Extract to read>
************
Dave Wilton dave at WILTON.NET
Mon Apr 1 20:56:27 UTC 2002

-----Original Message-----
From: American Dialect Society [mailto:ADS-L at LISTSERV.UGA.EDU]On Behalf
Of James A. Landau
Sent: Monday, April 01, 2002 11:57 AM
Subject: Re: Acronym-etymologies

>If I remember correctly, the OED2 says that unsolicited E-mail received
>its name from a Monty Python skit but not whether the skit was using the
>name of the canned meat.

The Python skit referred to the canned meat product, but as something
undesirable and that couldn't be avoided. Much like emailed spam is
unavoidable on the internet. The context is a restaurant where everything on
the menu has spam in it:

Mrs. Bun: "Have you got anything without spam in it?"
Waitress: "Well, there's spam, egg, sausage and spam. That's not got *much*
spam in it.
************
Required action A>
Edit the rows from the line containing "At the moment" through the line containing "Check the Gameplay Video in the repo :)", replacing "Gameplay Video" with "Demo Video" and changing nothing else. Leave the pictures out of your answer.
The message and the rows were gathered from separate sources.

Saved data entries
************
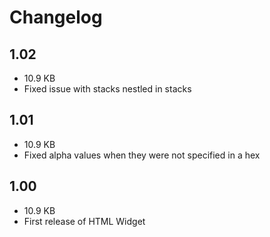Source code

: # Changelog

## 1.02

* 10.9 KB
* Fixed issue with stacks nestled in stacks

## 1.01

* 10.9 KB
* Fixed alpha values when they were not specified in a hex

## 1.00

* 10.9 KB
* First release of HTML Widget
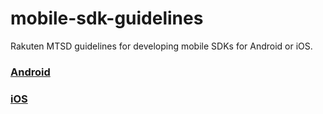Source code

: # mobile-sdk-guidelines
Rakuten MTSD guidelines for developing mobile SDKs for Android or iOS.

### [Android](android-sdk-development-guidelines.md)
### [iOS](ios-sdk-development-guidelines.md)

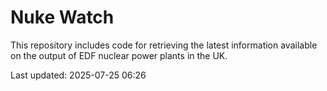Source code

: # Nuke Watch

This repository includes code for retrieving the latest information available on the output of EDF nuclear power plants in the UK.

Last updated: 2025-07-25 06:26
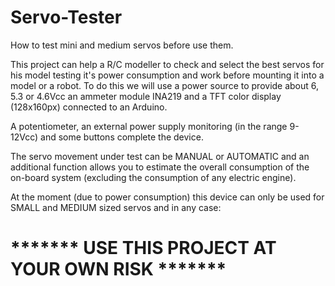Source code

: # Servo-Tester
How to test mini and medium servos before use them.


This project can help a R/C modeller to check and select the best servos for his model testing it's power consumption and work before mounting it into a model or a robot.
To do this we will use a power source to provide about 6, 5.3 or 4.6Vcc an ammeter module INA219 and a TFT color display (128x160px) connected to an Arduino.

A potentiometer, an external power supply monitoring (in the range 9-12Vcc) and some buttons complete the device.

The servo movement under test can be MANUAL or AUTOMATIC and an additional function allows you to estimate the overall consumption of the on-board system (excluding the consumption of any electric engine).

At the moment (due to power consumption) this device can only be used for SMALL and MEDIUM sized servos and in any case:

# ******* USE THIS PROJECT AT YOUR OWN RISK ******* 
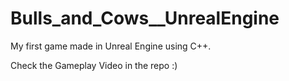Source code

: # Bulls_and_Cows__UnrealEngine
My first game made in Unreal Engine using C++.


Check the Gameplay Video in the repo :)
************
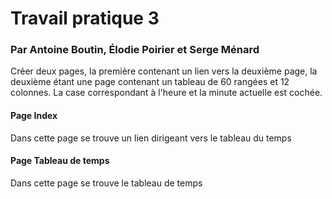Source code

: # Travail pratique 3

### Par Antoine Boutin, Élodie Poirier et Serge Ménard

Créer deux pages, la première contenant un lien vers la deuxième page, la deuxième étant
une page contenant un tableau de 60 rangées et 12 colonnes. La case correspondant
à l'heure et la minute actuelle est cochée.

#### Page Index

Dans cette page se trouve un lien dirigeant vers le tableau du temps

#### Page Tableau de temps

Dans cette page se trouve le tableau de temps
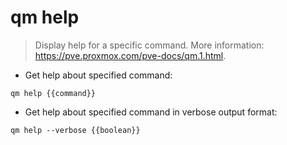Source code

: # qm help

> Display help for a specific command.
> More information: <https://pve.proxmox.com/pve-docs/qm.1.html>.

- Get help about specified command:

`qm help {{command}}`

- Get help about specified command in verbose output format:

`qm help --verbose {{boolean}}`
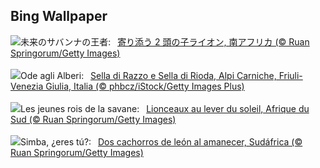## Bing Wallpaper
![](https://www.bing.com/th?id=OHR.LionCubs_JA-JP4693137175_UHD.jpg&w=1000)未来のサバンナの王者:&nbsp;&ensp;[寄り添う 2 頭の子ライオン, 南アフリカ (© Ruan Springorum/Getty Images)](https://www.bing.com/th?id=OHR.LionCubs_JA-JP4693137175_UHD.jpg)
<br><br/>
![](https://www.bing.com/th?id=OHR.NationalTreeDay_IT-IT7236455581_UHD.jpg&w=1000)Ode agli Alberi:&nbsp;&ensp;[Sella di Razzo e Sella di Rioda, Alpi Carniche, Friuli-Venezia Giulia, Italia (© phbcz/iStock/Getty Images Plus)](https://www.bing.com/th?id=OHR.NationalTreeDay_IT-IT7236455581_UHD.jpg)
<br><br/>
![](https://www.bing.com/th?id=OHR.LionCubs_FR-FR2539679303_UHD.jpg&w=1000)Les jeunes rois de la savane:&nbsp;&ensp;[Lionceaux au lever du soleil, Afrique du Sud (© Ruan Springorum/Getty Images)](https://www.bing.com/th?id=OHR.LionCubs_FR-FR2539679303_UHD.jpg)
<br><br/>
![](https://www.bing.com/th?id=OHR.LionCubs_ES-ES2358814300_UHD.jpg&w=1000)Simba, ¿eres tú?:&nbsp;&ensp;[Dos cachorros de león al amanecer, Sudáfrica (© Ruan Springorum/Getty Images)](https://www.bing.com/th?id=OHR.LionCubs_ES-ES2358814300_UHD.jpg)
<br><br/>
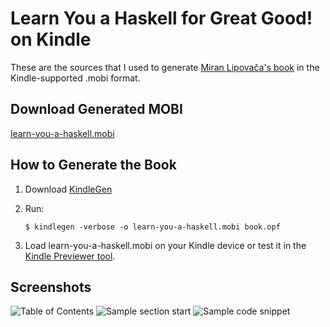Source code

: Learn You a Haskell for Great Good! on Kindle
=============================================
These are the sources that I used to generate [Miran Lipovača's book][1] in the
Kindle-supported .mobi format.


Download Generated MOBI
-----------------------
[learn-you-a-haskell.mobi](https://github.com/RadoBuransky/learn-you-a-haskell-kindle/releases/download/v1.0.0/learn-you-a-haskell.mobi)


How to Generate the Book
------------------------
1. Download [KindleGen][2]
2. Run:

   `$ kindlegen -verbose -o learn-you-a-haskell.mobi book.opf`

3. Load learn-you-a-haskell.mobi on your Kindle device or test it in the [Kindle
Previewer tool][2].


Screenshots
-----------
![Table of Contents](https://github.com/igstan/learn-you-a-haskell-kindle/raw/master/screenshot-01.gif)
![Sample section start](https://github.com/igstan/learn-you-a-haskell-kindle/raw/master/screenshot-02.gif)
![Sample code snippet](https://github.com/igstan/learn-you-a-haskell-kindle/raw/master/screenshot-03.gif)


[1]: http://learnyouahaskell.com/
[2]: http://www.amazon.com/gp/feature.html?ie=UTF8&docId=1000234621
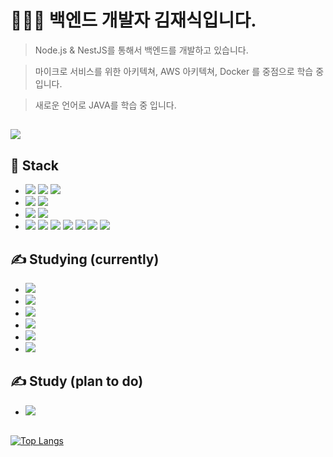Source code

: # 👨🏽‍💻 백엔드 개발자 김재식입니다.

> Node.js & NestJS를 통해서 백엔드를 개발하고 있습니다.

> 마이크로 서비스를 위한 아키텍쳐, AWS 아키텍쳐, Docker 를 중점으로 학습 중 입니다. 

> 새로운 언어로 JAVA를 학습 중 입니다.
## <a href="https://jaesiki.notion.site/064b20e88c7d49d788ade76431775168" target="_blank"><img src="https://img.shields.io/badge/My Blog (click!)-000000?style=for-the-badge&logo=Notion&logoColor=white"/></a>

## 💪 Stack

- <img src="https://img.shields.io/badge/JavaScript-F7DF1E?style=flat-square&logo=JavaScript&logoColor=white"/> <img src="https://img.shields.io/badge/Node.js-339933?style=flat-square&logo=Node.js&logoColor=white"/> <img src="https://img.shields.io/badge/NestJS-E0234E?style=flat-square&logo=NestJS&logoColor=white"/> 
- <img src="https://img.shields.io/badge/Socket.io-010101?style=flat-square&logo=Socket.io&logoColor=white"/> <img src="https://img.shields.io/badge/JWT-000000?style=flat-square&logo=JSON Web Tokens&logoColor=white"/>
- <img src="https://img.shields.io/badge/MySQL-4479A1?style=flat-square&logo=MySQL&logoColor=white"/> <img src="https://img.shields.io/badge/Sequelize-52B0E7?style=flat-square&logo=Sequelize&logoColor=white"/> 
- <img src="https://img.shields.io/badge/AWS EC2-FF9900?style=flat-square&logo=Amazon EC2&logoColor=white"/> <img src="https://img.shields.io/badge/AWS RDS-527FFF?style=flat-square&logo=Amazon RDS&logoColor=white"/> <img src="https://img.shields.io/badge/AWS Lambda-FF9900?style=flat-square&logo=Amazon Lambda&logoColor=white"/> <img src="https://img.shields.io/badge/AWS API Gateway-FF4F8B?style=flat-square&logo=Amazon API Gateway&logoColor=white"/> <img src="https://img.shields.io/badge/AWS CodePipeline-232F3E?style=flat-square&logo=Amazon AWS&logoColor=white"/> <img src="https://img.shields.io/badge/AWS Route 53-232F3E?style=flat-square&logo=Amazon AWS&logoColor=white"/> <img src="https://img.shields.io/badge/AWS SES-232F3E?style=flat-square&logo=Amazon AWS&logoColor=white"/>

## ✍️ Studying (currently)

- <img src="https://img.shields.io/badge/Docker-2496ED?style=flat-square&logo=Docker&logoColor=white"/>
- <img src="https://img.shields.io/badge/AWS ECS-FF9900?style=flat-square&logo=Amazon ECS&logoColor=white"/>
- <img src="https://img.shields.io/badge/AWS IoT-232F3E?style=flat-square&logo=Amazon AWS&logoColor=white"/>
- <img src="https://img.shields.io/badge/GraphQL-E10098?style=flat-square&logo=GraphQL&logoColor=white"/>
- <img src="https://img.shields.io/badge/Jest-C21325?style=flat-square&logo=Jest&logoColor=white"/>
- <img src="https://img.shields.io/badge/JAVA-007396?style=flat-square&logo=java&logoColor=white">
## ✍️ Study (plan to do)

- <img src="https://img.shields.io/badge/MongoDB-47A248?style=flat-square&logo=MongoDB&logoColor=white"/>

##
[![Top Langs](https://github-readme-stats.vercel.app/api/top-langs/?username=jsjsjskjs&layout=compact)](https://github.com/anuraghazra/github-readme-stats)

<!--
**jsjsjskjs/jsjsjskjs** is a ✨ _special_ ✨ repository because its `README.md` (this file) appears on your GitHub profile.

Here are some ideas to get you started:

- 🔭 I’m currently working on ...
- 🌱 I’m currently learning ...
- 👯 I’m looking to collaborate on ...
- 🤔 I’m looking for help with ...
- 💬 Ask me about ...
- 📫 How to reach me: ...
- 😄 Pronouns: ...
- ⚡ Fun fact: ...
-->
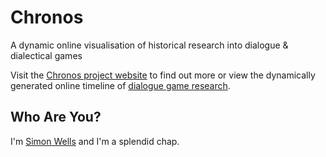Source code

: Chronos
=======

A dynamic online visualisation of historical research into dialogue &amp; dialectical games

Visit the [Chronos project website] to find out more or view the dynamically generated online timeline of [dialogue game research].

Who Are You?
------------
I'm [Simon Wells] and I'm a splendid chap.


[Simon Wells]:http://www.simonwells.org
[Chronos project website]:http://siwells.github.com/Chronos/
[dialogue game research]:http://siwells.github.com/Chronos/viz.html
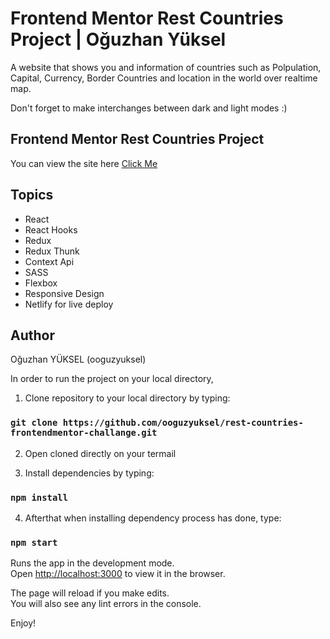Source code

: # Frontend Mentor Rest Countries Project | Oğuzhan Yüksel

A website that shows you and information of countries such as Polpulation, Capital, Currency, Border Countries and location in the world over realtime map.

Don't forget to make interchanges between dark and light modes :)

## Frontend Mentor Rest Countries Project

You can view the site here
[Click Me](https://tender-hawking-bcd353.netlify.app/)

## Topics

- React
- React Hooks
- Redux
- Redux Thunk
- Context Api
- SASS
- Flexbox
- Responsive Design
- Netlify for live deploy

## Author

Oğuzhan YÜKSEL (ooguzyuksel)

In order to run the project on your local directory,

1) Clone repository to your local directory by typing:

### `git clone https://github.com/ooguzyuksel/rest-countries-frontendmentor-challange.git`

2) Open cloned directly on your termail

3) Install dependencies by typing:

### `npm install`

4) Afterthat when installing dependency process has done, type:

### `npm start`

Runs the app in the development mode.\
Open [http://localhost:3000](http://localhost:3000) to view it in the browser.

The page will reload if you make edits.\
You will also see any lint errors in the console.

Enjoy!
************
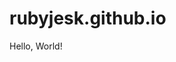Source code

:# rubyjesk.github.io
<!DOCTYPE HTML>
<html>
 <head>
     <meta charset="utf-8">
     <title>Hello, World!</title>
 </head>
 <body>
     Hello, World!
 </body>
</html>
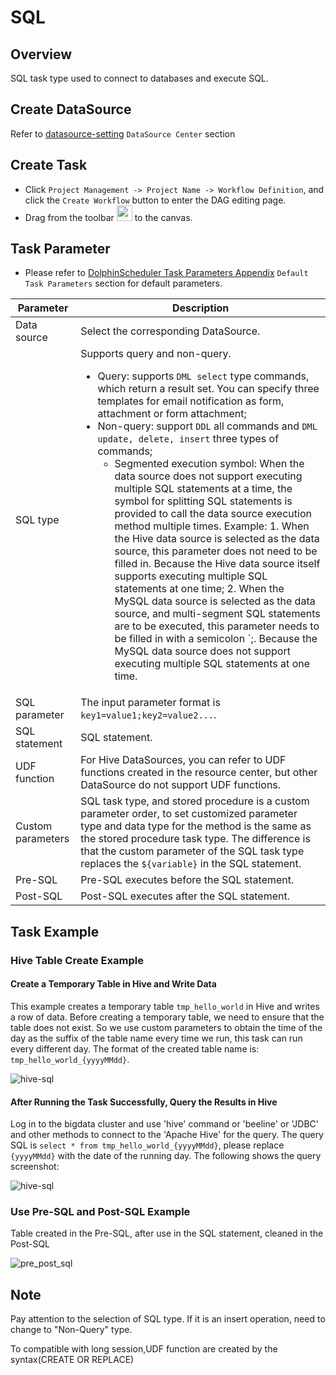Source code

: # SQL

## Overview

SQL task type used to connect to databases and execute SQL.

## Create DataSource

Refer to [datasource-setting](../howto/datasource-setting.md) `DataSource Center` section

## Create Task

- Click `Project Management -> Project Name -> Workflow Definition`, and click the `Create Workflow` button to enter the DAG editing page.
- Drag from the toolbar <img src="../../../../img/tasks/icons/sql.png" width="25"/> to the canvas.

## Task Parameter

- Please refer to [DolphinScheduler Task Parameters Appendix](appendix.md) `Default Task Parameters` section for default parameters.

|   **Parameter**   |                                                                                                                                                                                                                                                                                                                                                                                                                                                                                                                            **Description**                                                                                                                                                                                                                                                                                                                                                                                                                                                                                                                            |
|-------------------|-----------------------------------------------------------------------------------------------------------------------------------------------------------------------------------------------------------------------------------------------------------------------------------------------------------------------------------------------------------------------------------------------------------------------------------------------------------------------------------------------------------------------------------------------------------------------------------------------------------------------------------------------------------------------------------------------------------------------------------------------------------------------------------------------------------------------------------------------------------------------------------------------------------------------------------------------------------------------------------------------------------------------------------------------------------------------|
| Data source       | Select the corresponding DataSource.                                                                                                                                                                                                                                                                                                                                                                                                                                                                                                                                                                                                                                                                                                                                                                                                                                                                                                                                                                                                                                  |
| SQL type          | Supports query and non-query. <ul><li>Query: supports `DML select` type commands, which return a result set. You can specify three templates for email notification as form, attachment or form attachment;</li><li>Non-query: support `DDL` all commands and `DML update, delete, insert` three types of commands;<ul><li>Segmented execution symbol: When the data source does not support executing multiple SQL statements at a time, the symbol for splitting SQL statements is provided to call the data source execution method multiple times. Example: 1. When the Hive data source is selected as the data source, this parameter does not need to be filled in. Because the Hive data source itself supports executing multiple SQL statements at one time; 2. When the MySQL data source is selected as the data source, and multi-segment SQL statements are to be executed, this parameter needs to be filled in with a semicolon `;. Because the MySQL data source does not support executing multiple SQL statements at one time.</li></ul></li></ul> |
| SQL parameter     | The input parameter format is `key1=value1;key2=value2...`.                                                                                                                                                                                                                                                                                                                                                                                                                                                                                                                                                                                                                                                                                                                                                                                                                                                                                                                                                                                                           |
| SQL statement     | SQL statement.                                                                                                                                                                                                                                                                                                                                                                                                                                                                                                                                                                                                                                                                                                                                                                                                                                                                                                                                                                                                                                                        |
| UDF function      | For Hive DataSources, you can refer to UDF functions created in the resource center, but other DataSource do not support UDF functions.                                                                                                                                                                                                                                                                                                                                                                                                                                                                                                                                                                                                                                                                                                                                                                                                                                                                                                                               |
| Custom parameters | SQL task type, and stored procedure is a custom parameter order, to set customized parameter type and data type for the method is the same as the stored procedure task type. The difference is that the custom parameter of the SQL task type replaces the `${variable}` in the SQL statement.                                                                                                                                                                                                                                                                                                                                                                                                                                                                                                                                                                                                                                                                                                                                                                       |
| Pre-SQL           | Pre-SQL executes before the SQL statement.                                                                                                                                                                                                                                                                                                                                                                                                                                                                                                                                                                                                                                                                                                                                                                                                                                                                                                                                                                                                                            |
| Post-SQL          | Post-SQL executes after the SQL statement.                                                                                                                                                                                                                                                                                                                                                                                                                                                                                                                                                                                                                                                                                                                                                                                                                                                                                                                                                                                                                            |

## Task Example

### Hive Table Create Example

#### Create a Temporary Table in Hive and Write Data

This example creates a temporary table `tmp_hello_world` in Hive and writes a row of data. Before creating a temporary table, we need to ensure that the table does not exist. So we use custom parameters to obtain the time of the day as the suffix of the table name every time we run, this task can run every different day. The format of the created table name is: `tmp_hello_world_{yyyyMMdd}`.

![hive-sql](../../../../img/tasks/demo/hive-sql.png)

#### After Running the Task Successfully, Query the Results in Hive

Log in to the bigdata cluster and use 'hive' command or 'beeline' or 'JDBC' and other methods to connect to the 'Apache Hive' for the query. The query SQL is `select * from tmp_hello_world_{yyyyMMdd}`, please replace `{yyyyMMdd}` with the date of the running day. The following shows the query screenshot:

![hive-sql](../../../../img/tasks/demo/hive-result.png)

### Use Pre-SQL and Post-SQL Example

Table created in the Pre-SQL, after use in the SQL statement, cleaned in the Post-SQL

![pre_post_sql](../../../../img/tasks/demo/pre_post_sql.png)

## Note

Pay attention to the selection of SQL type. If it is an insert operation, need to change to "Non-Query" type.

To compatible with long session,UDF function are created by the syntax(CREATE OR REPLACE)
************
Required action B>
In the message about the word spam, where is the Python skit set?

Solution A>
At the moment (due to power consumption) this device can only be used for SMALL and MEDIUM sized servos and in any case:

# ******* USE THIS PROJECT AT YOUR OWN RISK ******* 
Source code

: # Bulls_and_Cows__UnrealEngine
My first game made in Unreal Engine using C++.


Check the Demo Video in the repo :)

Solution B>
In a restaurant where everything on the menu has spam in it.